Items listed in a dataset
····················

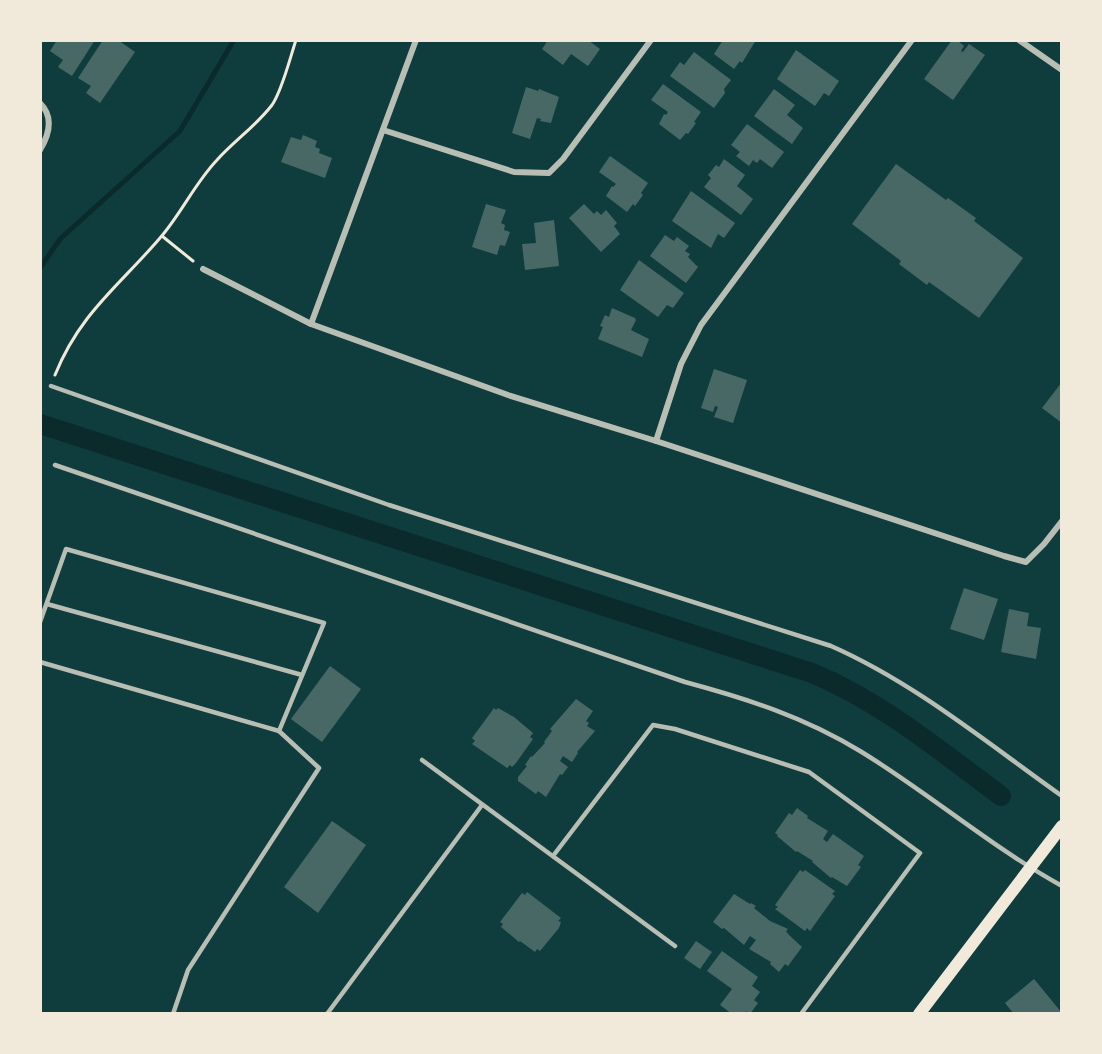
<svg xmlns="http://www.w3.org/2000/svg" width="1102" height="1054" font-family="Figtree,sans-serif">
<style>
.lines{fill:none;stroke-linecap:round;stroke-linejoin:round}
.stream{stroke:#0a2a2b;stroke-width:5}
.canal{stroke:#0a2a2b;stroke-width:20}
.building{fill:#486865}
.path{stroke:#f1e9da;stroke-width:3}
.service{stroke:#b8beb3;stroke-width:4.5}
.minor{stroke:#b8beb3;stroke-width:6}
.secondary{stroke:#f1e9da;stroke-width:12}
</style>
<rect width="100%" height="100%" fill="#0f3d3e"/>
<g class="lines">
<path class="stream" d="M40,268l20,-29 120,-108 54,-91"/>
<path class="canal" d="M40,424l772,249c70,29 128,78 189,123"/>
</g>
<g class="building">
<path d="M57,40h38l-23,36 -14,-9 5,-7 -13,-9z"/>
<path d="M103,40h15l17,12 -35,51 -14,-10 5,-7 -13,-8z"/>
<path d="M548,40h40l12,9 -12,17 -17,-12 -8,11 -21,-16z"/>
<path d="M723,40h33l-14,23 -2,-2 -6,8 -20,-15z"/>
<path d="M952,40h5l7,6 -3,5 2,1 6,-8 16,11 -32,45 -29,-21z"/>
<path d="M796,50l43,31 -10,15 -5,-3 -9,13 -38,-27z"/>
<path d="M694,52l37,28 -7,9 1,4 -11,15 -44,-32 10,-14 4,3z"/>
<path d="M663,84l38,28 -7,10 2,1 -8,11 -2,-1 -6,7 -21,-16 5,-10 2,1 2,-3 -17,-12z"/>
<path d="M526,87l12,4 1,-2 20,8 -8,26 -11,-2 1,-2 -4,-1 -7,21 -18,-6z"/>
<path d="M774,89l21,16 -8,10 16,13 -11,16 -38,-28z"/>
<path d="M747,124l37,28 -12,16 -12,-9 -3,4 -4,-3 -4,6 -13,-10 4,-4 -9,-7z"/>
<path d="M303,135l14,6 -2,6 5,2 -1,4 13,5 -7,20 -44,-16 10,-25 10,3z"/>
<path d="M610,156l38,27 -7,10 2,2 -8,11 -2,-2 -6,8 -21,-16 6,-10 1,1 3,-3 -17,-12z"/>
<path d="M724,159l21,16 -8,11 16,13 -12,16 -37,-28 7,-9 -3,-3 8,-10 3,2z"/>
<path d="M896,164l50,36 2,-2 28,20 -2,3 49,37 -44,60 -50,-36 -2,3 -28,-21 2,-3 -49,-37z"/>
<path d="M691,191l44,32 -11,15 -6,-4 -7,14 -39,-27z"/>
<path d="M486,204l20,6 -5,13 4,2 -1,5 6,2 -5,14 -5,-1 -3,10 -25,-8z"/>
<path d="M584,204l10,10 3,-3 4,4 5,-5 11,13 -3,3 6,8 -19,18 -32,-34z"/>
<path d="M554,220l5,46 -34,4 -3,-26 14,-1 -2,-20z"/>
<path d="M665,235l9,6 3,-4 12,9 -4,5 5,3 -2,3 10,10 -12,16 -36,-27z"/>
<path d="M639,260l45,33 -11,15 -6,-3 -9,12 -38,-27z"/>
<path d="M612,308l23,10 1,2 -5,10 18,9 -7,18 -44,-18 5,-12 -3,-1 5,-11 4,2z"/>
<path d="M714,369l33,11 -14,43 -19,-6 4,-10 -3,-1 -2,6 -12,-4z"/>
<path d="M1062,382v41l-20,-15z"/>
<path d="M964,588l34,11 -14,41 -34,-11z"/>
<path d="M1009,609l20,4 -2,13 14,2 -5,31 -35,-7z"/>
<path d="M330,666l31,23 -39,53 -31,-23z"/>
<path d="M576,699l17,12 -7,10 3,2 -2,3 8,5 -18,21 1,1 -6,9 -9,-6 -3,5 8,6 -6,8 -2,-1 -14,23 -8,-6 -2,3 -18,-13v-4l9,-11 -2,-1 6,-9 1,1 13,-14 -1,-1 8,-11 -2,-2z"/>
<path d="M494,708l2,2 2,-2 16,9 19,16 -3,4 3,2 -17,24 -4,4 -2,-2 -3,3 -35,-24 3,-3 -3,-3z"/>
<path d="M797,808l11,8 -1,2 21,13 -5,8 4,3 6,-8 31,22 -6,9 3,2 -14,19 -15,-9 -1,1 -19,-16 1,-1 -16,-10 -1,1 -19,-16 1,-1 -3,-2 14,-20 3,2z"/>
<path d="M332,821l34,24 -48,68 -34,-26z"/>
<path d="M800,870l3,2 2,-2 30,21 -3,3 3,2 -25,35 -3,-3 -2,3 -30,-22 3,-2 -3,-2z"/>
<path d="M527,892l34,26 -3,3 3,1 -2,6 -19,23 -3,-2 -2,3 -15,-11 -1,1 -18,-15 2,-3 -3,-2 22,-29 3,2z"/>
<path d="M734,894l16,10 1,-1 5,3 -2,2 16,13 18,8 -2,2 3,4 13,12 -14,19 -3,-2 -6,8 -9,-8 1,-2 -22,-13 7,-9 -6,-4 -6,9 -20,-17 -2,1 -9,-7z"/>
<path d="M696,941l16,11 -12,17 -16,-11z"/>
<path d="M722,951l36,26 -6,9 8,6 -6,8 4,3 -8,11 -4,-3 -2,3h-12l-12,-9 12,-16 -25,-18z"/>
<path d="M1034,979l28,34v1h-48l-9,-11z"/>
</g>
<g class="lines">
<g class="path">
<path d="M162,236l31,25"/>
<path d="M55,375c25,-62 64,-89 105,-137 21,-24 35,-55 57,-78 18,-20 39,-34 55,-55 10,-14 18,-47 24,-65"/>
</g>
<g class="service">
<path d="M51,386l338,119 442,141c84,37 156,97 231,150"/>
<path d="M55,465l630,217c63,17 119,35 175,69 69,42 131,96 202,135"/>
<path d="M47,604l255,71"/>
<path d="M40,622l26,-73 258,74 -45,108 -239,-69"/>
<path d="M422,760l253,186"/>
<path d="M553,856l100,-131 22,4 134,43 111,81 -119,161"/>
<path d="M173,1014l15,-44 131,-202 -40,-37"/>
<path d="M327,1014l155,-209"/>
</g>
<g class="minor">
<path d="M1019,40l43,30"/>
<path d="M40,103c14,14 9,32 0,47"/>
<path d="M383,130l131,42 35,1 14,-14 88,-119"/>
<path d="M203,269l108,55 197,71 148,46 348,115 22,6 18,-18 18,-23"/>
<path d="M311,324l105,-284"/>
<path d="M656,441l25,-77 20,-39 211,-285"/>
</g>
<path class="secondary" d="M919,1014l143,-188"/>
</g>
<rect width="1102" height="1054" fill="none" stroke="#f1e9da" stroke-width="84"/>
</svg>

····················

WHAT YOU SHOULD DO:
The data above needs to be retyped exactly, with the images left out.

WRITTEN ANSWER:
<svg xmlns="http://www.w3.org/2000/svg" width="1102" height="1054" font-family="Figtree,sans-serif">
<style>
.lines{fill:none;stroke-linecap:round;stroke-linejoin:round}
.stream{stroke:#0a2a2b;stroke-width:5}
.canal{stroke:#0a2a2b;stroke-width:20}
.building{fill:#486865}
.path{stroke:#f1e9da;stroke-width:3}
.service{stroke:#b8beb3;stroke-width:4.5}
.minor{stroke:#b8beb3;stroke-width:6}
.secondary{stroke:#f1e9da;stroke-width:12}
</style>
<rect width="100%" height="100%" fill="#0f3d3e"/>
<g class="lines">
<path class="stream" d="M40,268l20,-29 120,-108 54,-91"/>
<path class="canal" d="M40,424l772,249c70,29 128,78 189,123"/>
</g>
<g class="building">
<path d="M57,40h38l-23,36 -14,-9 5,-7 -13,-9z"/>
<path d="M103,40h15l17,12 -35,51 -14,-10 5,-7 -13,-8z"/>
<path d="M548,40h40l12,9 -12,17 -17,-12 -8,11 -21,-16z"/>
<path d="M723,40h33l-14,23 -2,-2 -6,8 -20,-15z"/>
<path d="M952,40h5l7,6 -3,5 2,1 6,-8 16,11 -32,45 -29,-21z"/>
<path d="M796,50l43,31 -10,15 -5,-3 -9,13 -38,-27z"/>
<path d="M694,52l37,28 -7,9 1,4 -11,15 -44,-32 10,-14 4,3z"/>
<path d="M663,84l38,28 -7,10 2,1 -8,11 -2,-1 -6,7 -21,-16 5,-10 2,1 2,-3 -17,-12z"/>
<path d="M526,87l12,4 1,-2 20,8 -8,26 -11,-2 1,-2 -4,-1 -7,21 -18,-6z"/>
<path d="M774,89l21,16 -8,10 16,13 -11,16 -38,-28z"/>
<path d="M747,124l37,28 -12,16 -12,-9 -3,4 -4,-3 -4,6 -13,-10 4,-4 -9,-7z"/>
<path d="M303,135l14,6 -2,6 5,2 -1,4 13,5 -7,20 -44,-16 10,-25 10,3z"/>
<path d="M610,156l38,27 -7,10 2,2 -8,11 -2,-2 -6,8 -21,-16 6,-10 1,1 3,-3 -17,-12z"/>
<path d="M724,159l21,16 -8,11 16,13 -12,16 -37,-28 7,-9 -3,-3 8,-10 3,2z"/>
<path d="M896,164l50,36 2,-2 28,20 -2,3 49,37 -44,60 -50,-36 -2,3 -28,-21 2,-3 -49,-37z"/>
<path d="M691,191l44,32 -11,15 -6,-4 -7,14 -39,-27z"/>
<path d="M486,204l20,6 -5,13 4,2 -1,5 6,2 -5,14 -5,-1 -3,10 -25,-8z"/>
<path d="M584,204l10,10 3,-3 4,4 5,-5 11,13 -3,3 6,8 -19,18 -32,-34z"/>
<path d="M554,220l5,46 -34,4 -3,-26 14,-1 -2,-20z"/>
<path d="M665,235l9,6 3,-4 12,9 -4,5 5,3 -2,3 10,10 -12,16 -36,-27z"/>
<path d="M639,260l45,33 -11,15 -6,-3 -9,12 -38,-27z"/>
<path d="M612,308l23,10 1,2 -5,10 18,9 -7,18 -44,-18 5,-12 -3,-1 5,-11 4,2z"/>
<path d="M714,369l33,11 -14,43 -19,-6 4,-10 -3,-1 -2,6 -12,-4z"/>
<path d="M1062,382v41l-20,-15z"/>
<path d="M964,588l34,11 -14,41 -34,-11z"/>
<path d="M1009,609l20,4 -2,13 14,2 -5,31 -35,-7z"/>
<path d="M330,666l31,23 -39,53 -31,-23z"/>
<path d="M576,699l17,12 -7,10 3,2 -2,3 8,5 -18,21 1,1 -6,9 -9,-6 -3,5 8,6 -6,8 -2,-1 -14,23 -8,-6 -2,3 -18,-13v-4l9,-11 -2,-1 6,-9 1,1 13,-14 -1,-1 8,-11 -2,-2z"/>
<path d="M494,708l2,2 2,-2 16,9 19,16 -3,4 3,2 -17,24 -4,4 -2,-2 -3,3 -35,-24 3,-3 -3,-3z"/>
<path d="M797,808l11,8 -1,2 21,13 -5,8 4,3 6,-8 31,22 -6,9 3,2 -14,19 -15,-9 -1,1 -19,-16 1,-1 -16,-10 -1,1 -19,-16 1,-1 -3,-2 14,-20 3,2z"/>
<path d="M332,821l34,24 -48,68 -34,-26z"/>
<path d="M800,870l3,2 2,-2 30,21 -3,3 3,2 -25,35 -3,-3 -2,3 -30,-22 3,-2 -3,-2z"/>
<path d="M527,892l34,26 -3,3 3,1 -2,6 -19,23 -3,-2 -2,3 -15,-11 -1,1 -18,-15 2,-3 -3,-2 22,-29 3,2z"/>
<path d="M734,894l16,10 1,-1 5,3 -2,2 16,13 18,8 -2,2 3,4 13,12 -14,19 -3,-2 -6,8 -9,-8 1,-2 -22,-13 7,-9 -6,-4 -6,9 -20,-17 -2,1 -9,-7z"/>
<path d="M696,941l16,11 -12,17 -16,-11z"/>
<path d="M722,951l36,26 -6,9 8,6 -6,8 4,3 -8,11 -4,-3 -2,3h-12l-12,-9 12,-16 -25,-18z"/>
<path d="M1034,979l28,34v1h-48l-9,-11z"/>
</g>
<g class="lines">
<g class="path">
<path d="M162,236l31,25"/>
<path d="M55,375c25,-62 64,-89 105,-137 21,-24 35,-55 57,-78 18,-20 39,-34 55,-55 10,-14 18,-47 24,-65"/>
</g>
<g class="service">
<path d="M51,386l338,119 442,141c84,37 156,97 231,150"/>
<path d="M55,465l630,217c63,17 119,35 175,69 69,42 131,96 202,135"/>
<path d="M47,604l255,71"/>
<path d="M40,622l26,-73 258,74 -45,108 -239,-69"/>
<path d="M422,760l253,186"/>
<path d="M553,856l100,-131 22,4 134,43 111,81 -119,161"/>
<path d="M173,1014l15,-44 131,-202 -40,-37"/>
<path d="M327,1014l155,-209"/>
</g>
<g class="minor">
<path d="M1019,40l43,30"/>
<path d="M40,103c14,14 9,32 0,47"/>
<path d="M383,130l131,42 35,1 14,-14 88,-119"/>
<path d="M203,269l108,55 197,71 148,46 348,115 22,6 18,-18 18,-23"/>
<path d="M311,324l105,-284"/>
<path d="M656,441l25,-77 20,-39 211,-285"/>
</g>
<path class="secondary" d="M919,1014l143,-188"/>
</g>
<rect width="1102" height="1054" fill="none" stroke="#f1e9da" stroke-width="84"/>
</svg>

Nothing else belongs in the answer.